Since its appointment in April 2017, Morocco’s government coalition led by the Justice and Development Party (PJD) has rolled out the pro-poor reforms initiated under the previous government, focusing mainly on social protection programs, job creation, and reducing economic disparities across the country.
The government is currently working to develop a new model of economic development for the country, based on enhanced education and vocational training programs, and bolder policies to boost job creation and promote inclusive growth through a modernized social protection system.
However, the 6-party government coalition is gradually showing signs of a lack of cohesion ahead of critical 2021 legislative elections. Recurrent social crises, such as the recent teachers’ strike movement, have pressure on the government to ensure proper social services and promote equitable development.
After royal intervention, a new government was announced on October 9, 2019, in which the number of ministers was reduced from 38 to 24.
On the economic front, growth has slowed down below its potential, constrained by a volatile, rainfed, agricultural sector and slow growth in the tertiary sector. Real GDP slowed to 2.7 percent in 2019, while non-agricultural growth improved by 3.4 percent (compared to 3 percent in 2018), driven by the better performance of phosphates, chemicals, and textiles. Thanks to sound monetary policy and ample supplies of fresh food, inflation has remained low, under 0.6 percent. The unemployment rate declined slightly to 9.3 percent in Q1-2019 (from 9.8 percent in Q1-2018), underlined by a protracted fall in the labor force participation, which dropped to 46.1 percent.
Given spending pressures and weaker revenue growth, the fiscal deficit did not decline as expected and stalled at 3.6 percent of GDP in 2019 (against 3.7 percent of GDP in 2018), impacted by higher wage bill and subsidies. The wage bill increased due to the rolling out of the social dialogue agreement adopted in April 2019, while rising subsidies reflect the higher consumption of Liquid Petroleum Gas (LPG). A national Tax Conference was organized in May 2019 to generate consensus around an overhaul the tax system: the next step on tax reform is the approval of the multiannual programming framework law, which will bring together relevant recommendations from the Tax Conference and serve as a reference for the next budget laws.
Morocco’s external position, while sustainable, has some vulnerabilities stemming from structural trade deficits driven by the weak competitiveness of exports and dependence on energy imports. The country’s current account balance dropped to about 4.3 percent of GDP in 2019 compared to 5.5 percent of GDP in 2018, helped by declining import prices, especially of energy, as well as a decline in the import of intermediate and consumer goods.

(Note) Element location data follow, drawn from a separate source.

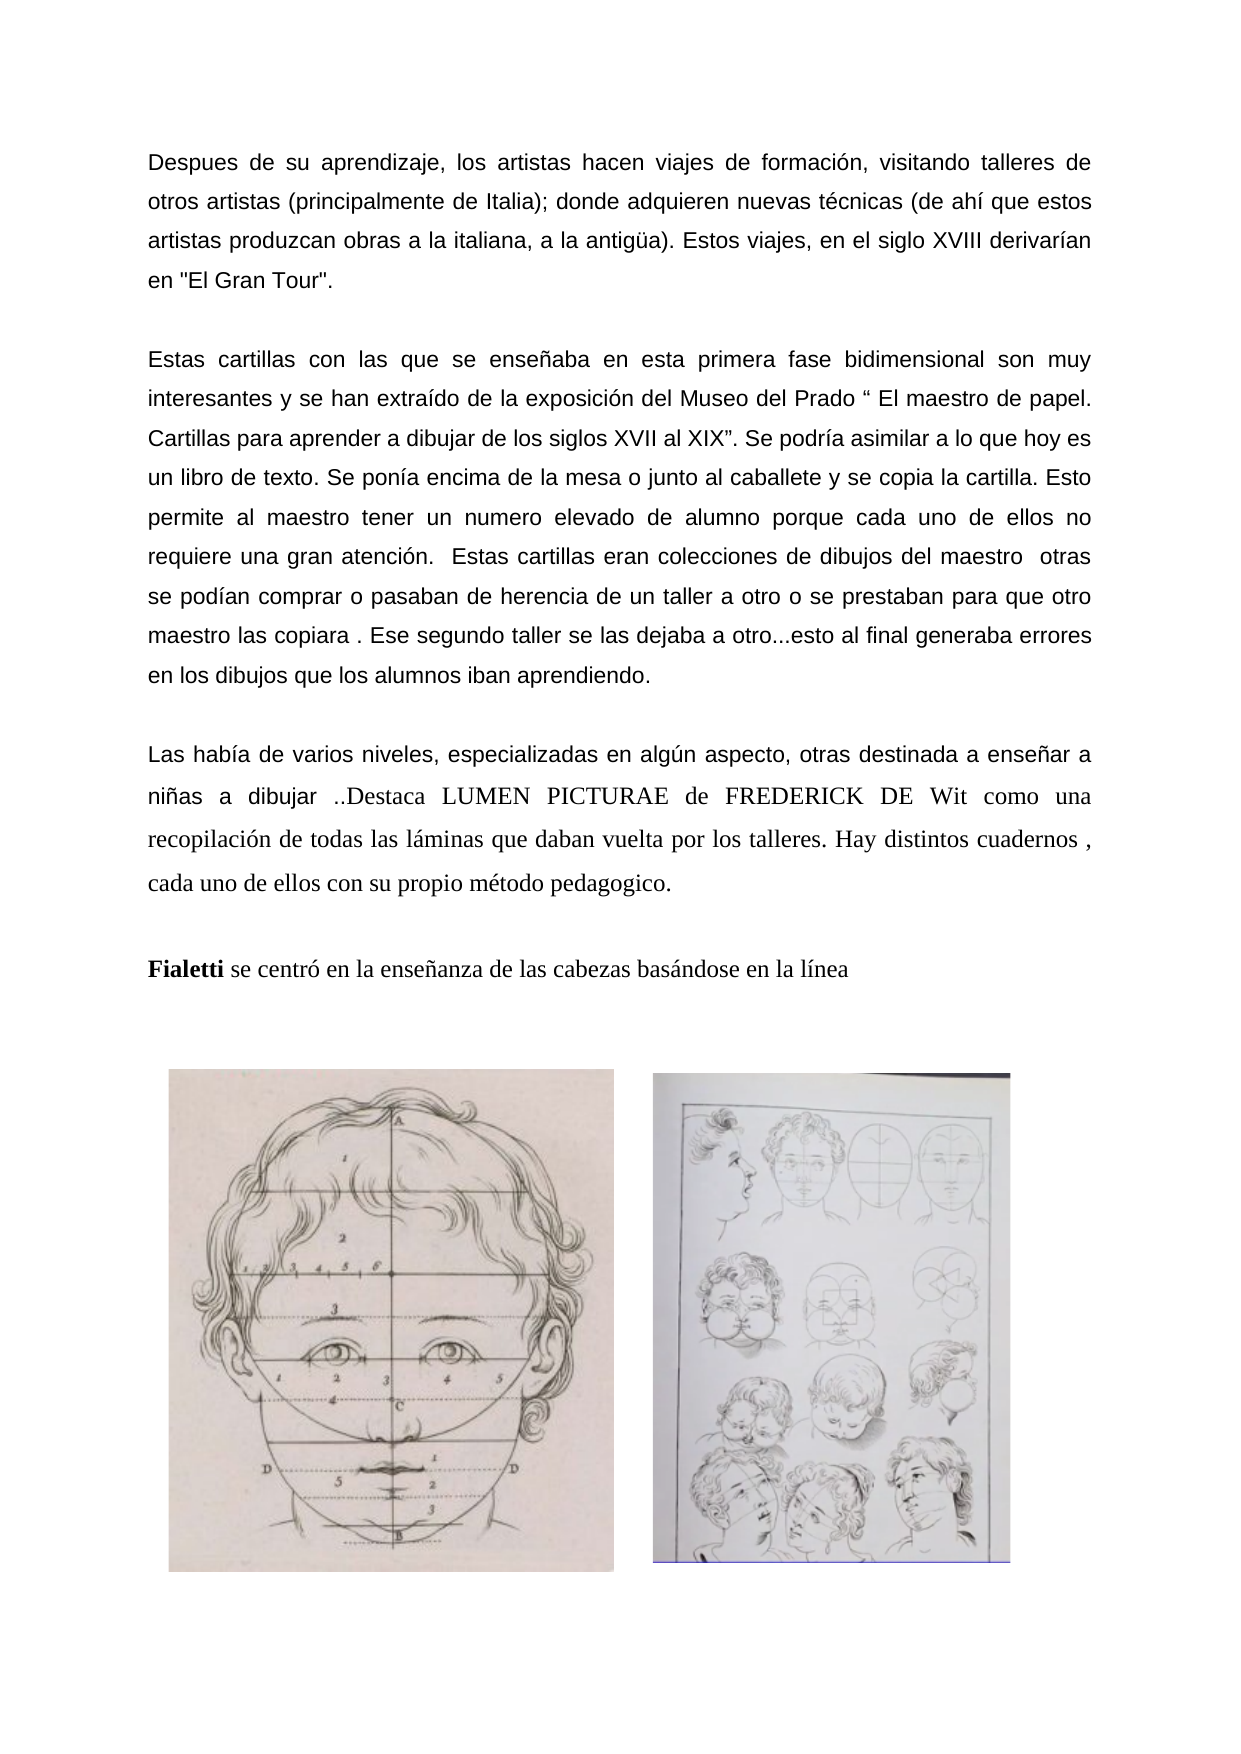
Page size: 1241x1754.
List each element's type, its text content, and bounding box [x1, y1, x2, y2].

text Las había de varios niveles, especializadas en algún aspecto, otras destinada a enseñar a niñas a dibujar ..Destaca LUMEN PICTURAE de FREDERICK DE Wit como una recopilación de todas las láminas que daban vuelta por los talleres. Hay distintos cuadernos , cada uno de ellos con su propio método pedagogico. [148, 741, 1093, 896]
text Fialetti se centró en la enseñanza de las cabezas basándose en la línea [148, 954, 1093, 983]
text Estas cartillas con las que se enseñaba en esta primera fase bidimensional son muy interesantes y se han extraído de la exposición del Museo del Prado “ El maestro de papel. Cartillas para aprender a dibujar de los siglos XVII al XIX”. Se podría asimilar a lo que hoy es un libro de texto. Se ponía encima de la mesa o junto al caballete y se copia la cartilla. Esto permite al maestro tener un numero elevado de alumno porque cada uno de ellos no requiere una gran atención. Estas cartillas eran colecciones de dibujos del maestro otras se podían comprar o pasaban de herencia de un taller a otro o se prestaban para que otro maestro las copiara . Ese segundo taller se las dejaba a otro...esto al final generaba errores en los dibujos que los alumnos iban aprendiendo. [148, 346, 1093, 688]
picture [168, 1069, 614, 1572]
text Despues de su aprendizaje, los artistas hacen viajes de formación, visitando talleres de otros artistas (principalmente de Italia); donde adquieren nuevas técnicas (de ahí que estos artistas produzcan obras a la italiana, a la antigüa). Estos viajes, en el siglo XVIII derivarían en "El Gran Tour". [148, 148, 1093, 293]
picture [652, 1073, 917, 1563]
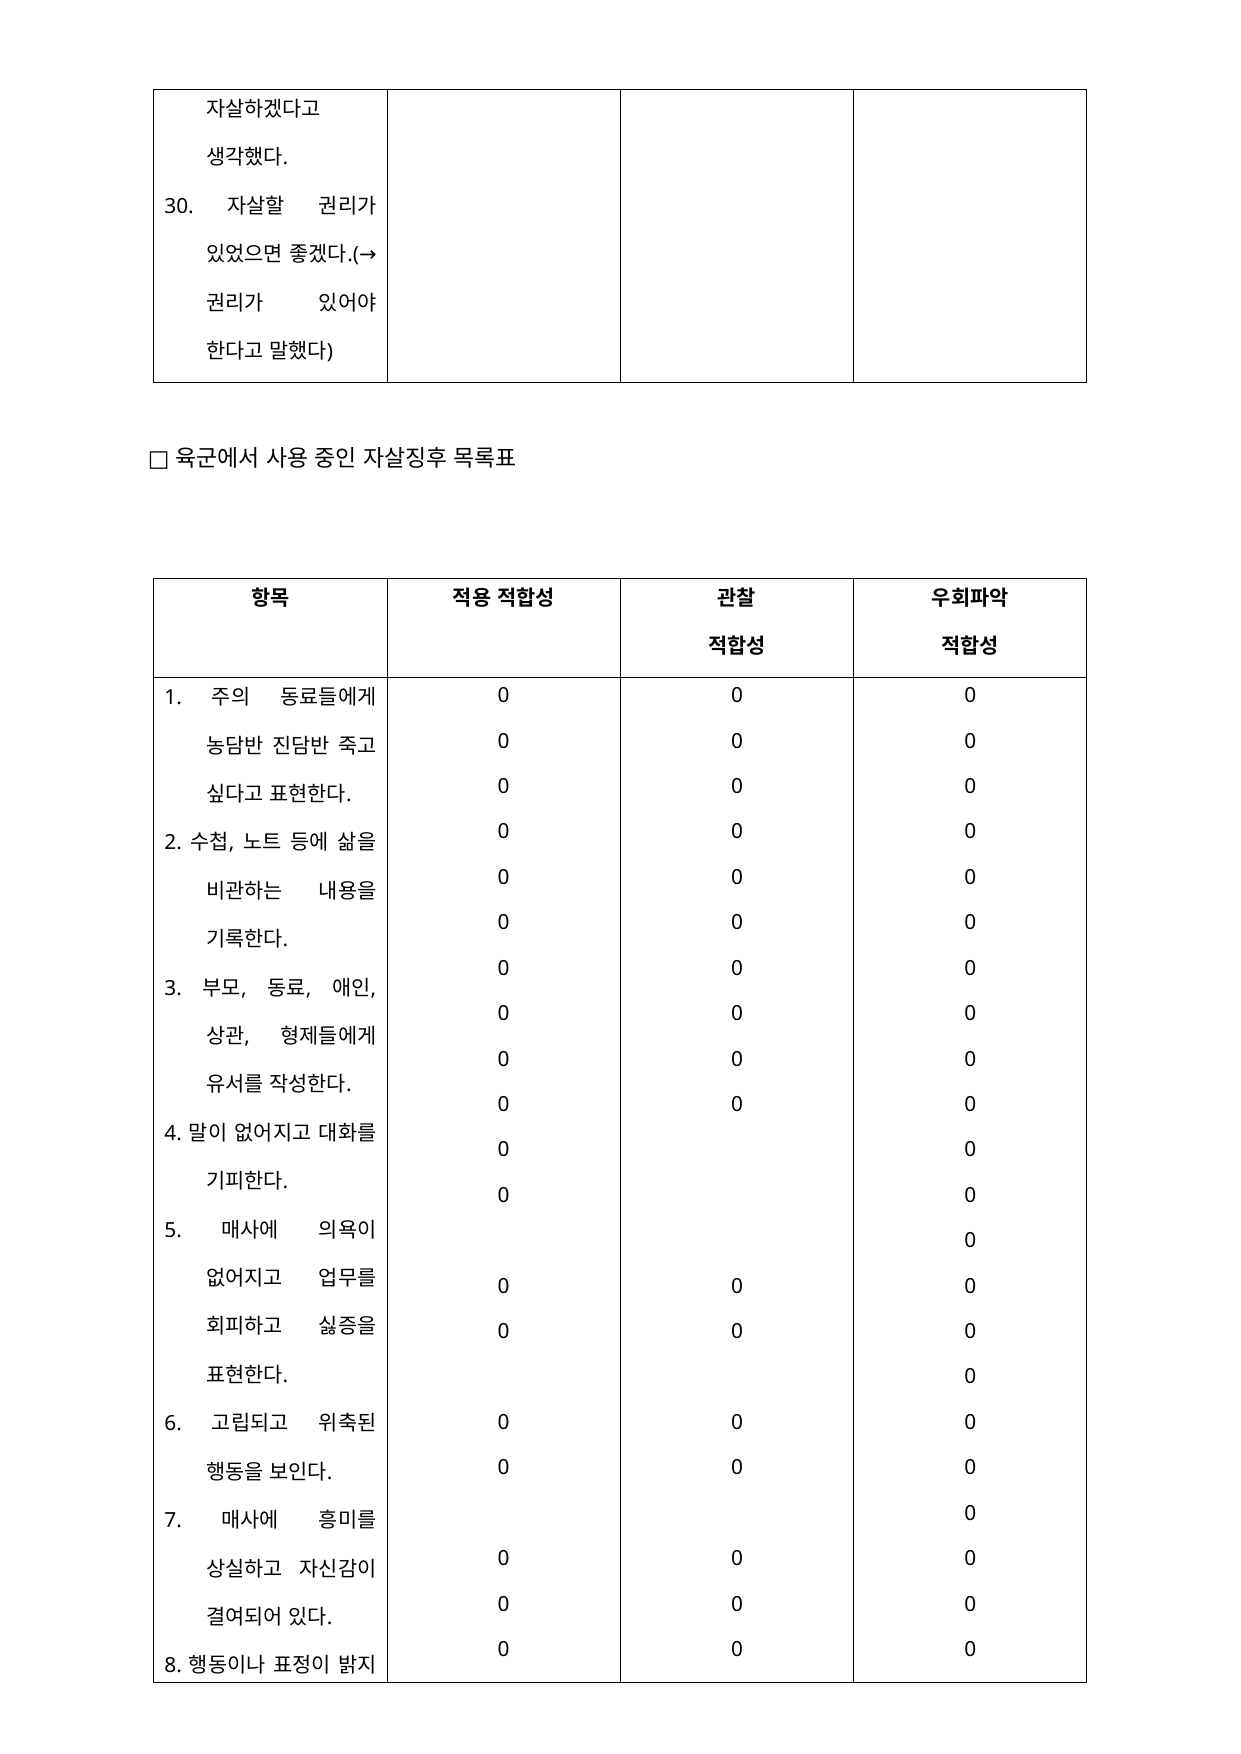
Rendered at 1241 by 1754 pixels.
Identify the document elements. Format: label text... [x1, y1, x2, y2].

table_cell [388, 90, 620, 382]
table_cell [854, 90, 1086, 382]
text □ 육군에서 사용 중인 자살징후 목록표 [148, 439, 1093, 473]
table_header 우회파악 적합성 [854, 579, 1086, 677]
table_header 항목 [154, 579, 387, 677]
table_header 관찰 적합성 [621, 579, 853, 677]
table_cell 0 0 0 0 0 0 0 0 0 0 0 0 0 0 0 0 0 [621, 678, 853, 1682]
table_cell 0 0 0 0 0 0 0 0 0 0 0 0 0 0 0 0 0 0 0 [388, 678, 620, 1682]
table_cell 1. 주의 동료들에게 농담반 진담반 죽고 싶다고 표현한다. 2. 수첩, 노트 등에 삶을 비관하는 내용을 기록한다. 3. 부모, 동료, 애인, 상관, 형제들에게 유서를 작성한다. 4. 말이 없어지고 대화를 기피한다. 5. 매사에 의욕이 없어지고 업무를 회피하고 싫증을 표현한다. 6. 고립되고 위축된 행동을 보인다. 7. 매사에 흥미를 상실하고 자신감이 결여되어 있다. 8. 행동이나 표정이 밝지 [154, 678, 387, 1682]
table_cell [621, 90, 853, 382]
table_cell 자살하겠다고 생각했다. 30. 자살할 권리가 있었으면 좋겠다.(→권리가 있어야 한다고 말했다) [154, 90, 387, 382]
table_header 적용 적합성 [388, 579, 620, 677]
table_cell 0 0 0 0 0 0 0 0 0 0 0 0 0 0 0 0 0 0 0 0 0 0 [854, 678, 1086, 1682]
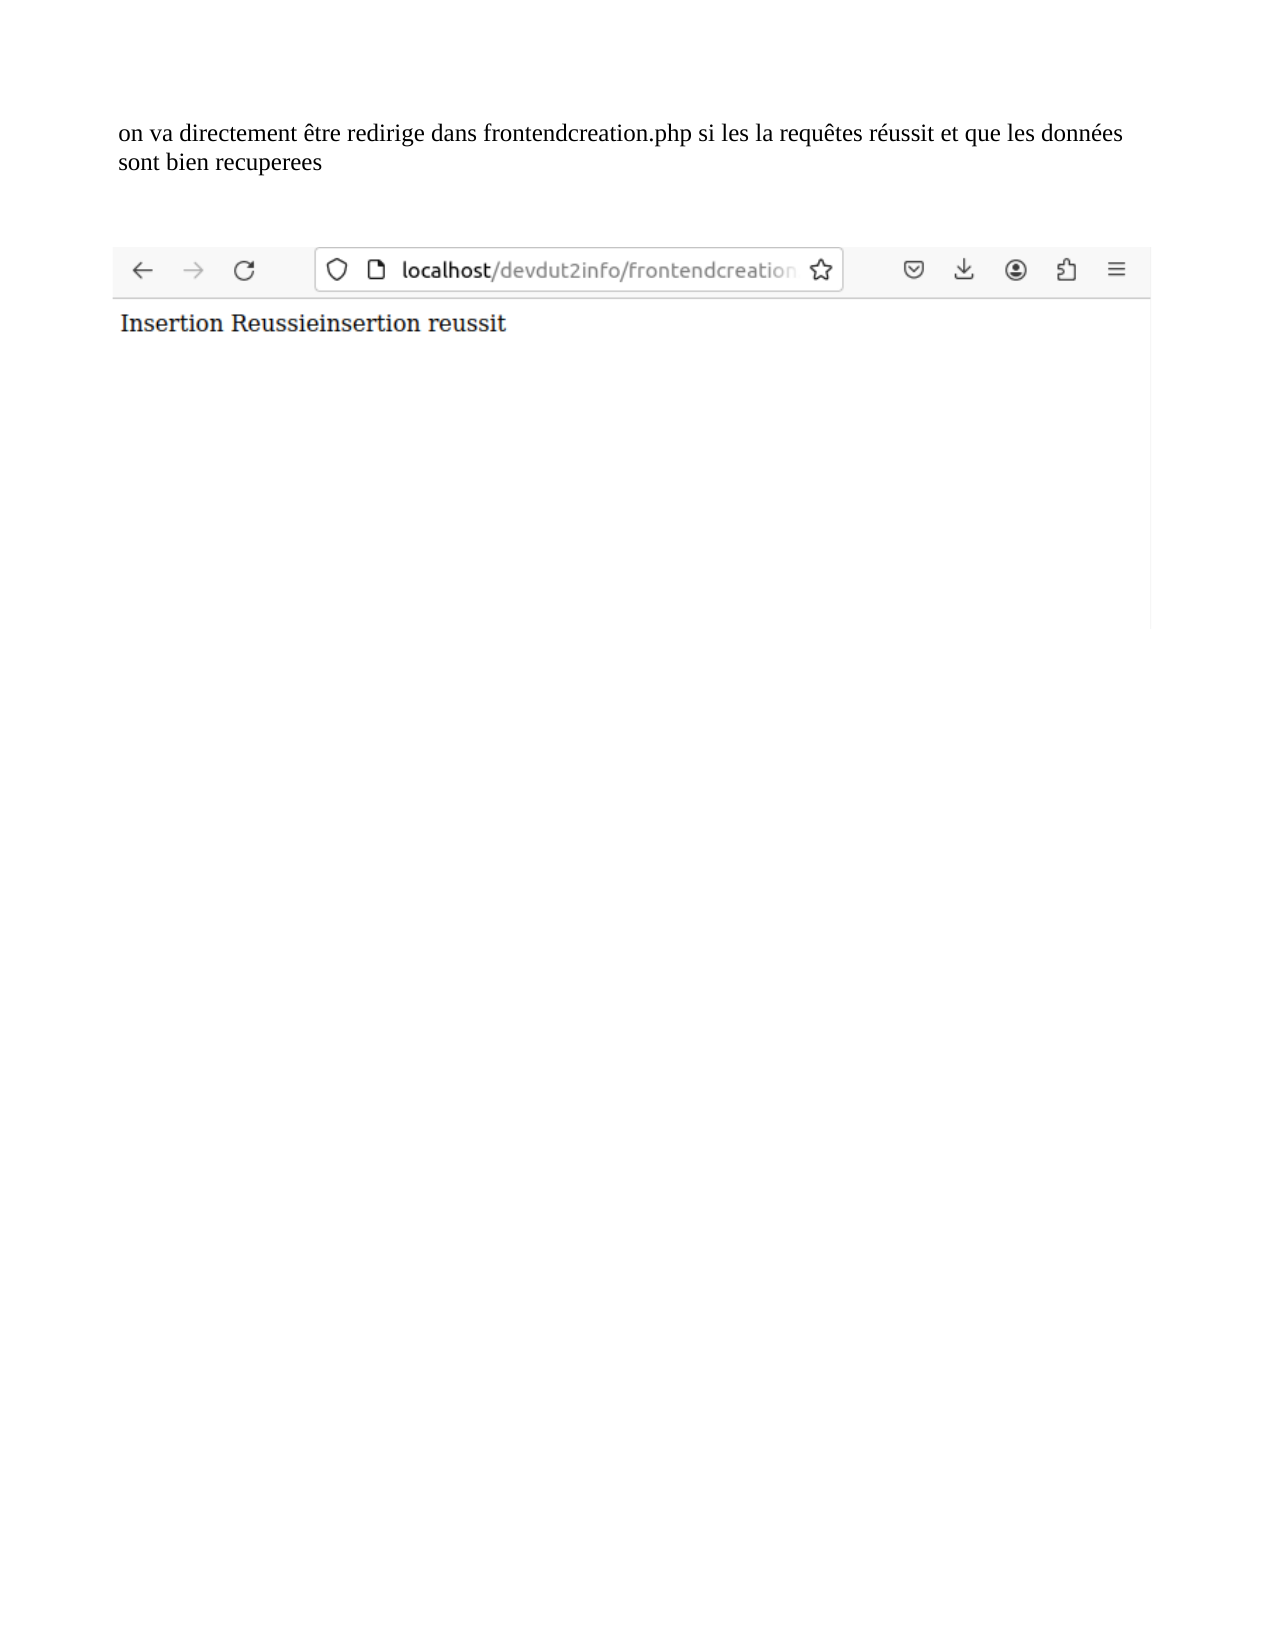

Over the medium term, growth is projected to pick up gradually, mainly driven by more dynamic secondary and tertiary activities, bolstered by high foreign investments. In particular, significant FDIs continue to flow into automotive industries, especially the new Peugeot plant that will eventually double the sector’s production capacity, as well as into logistics and trade services following the expansion of the Tangiers port. The medium-term outlook assumes sustained reforms, including those designed to maintain fiscal restraint, strengthen tax revenues, improve the governance and oversight of state-owned enterprises, enhance exchange rate flexibility, and reform the business environment and labor markets.
In the fiscal area, subsidy policies will continue, especially for LPG consumption. A hedging system will be put in place to protect the budget against any surge in oil prices. In order to control the wage bill, the government intends to rationalize the creation of new public positions by opting for human resources redeployments at sectoral and territorial levels. Consequently, the fiscal deficit is forecast to slightly improve, averaging 3.5 percent of GDP over 2020–2021. The current account balance is expected to gradually improve over the forecast period due to the growth of manufacturing exports – especially automobiles, electronics, and chemicals – and rising tourism receipts, supported by a price easing of the main imported commodities and goods.